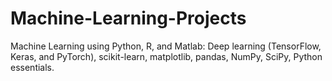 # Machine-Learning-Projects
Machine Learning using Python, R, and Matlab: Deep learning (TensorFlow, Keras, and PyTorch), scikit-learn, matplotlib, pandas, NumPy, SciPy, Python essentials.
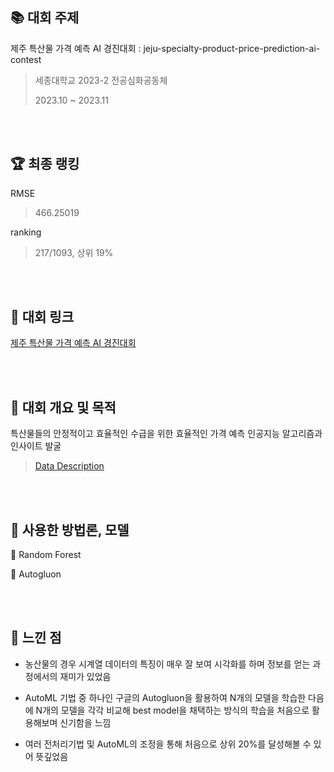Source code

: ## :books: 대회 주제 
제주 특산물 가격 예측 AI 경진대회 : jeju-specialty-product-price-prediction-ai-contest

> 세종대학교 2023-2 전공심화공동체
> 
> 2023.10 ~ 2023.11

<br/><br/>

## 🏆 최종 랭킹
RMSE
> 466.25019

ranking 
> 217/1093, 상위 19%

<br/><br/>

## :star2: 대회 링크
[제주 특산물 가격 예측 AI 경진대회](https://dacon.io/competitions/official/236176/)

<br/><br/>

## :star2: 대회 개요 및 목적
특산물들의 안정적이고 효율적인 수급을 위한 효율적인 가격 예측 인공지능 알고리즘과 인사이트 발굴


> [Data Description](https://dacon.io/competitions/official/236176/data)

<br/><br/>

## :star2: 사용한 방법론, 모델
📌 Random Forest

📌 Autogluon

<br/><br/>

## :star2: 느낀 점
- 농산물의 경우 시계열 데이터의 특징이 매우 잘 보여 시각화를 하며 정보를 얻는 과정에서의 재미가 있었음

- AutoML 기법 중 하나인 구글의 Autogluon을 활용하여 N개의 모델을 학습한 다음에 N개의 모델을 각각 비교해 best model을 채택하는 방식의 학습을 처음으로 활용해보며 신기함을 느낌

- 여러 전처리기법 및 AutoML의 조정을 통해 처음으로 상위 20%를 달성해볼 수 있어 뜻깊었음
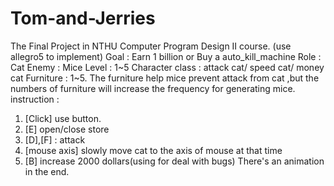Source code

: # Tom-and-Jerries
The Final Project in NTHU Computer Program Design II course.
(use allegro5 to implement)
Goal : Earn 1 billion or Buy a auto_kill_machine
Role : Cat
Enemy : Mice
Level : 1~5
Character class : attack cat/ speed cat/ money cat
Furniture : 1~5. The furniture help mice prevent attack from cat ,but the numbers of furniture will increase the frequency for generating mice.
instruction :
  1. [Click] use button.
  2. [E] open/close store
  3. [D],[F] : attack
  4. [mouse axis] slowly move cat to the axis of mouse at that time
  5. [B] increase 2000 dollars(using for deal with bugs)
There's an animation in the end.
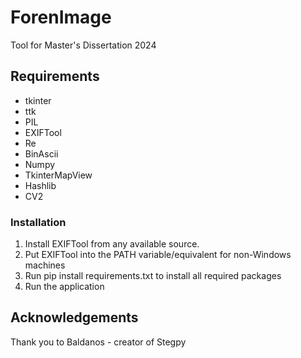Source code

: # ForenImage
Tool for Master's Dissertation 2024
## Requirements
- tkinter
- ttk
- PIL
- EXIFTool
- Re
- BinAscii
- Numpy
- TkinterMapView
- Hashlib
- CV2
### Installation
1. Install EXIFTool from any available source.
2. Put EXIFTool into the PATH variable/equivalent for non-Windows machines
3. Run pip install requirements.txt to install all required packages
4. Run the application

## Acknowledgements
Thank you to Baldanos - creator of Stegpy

---

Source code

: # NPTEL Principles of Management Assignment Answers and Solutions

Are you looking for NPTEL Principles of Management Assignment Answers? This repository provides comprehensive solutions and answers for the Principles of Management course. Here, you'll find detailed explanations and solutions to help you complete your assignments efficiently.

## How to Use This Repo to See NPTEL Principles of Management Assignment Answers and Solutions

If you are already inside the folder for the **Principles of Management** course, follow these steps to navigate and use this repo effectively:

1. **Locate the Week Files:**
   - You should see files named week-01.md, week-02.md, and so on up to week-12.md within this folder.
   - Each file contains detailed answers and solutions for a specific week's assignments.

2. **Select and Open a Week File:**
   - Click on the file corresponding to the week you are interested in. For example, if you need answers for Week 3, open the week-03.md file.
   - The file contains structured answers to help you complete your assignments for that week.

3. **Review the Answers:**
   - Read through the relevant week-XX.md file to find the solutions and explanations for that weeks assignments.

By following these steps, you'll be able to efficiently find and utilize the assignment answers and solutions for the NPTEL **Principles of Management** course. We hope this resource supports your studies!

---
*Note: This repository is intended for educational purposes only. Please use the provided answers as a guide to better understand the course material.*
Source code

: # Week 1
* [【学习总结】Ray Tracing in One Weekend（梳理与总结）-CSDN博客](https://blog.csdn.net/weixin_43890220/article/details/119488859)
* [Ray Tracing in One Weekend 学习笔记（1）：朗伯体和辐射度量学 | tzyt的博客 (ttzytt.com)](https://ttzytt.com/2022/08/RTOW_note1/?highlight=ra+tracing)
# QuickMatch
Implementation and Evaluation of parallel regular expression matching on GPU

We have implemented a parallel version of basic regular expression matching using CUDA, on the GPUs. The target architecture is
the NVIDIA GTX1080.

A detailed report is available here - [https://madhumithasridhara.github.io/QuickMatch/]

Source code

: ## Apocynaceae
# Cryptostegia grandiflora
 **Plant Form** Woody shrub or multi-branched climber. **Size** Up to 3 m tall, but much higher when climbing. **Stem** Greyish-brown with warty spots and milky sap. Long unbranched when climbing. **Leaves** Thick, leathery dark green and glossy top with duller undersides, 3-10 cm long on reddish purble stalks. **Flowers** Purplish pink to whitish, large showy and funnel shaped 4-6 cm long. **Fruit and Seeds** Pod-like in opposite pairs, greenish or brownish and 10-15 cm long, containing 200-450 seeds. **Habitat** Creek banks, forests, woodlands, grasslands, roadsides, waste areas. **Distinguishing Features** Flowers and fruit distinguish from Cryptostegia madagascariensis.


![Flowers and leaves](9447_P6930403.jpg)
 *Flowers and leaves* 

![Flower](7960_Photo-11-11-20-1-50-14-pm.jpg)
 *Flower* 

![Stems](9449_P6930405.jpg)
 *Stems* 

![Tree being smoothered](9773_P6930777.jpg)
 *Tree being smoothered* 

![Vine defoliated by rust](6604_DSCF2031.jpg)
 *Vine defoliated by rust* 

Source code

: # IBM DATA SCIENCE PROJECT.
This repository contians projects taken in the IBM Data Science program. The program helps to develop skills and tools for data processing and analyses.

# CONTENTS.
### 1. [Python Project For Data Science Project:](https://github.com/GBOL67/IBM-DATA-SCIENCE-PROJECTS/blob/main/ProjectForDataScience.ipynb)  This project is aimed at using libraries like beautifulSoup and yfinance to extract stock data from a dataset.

■ **Your task**
Please retype the lines starting at the one containing "3. **Review the Answers:**" and ending at the one containing "- Read through", keeping every character unchanged.

■ **Answer to the problem**
3. **Review the Answers:**
   - Read through the relevant week-XX.md file to find the solutions and explanations for that weeks assignments.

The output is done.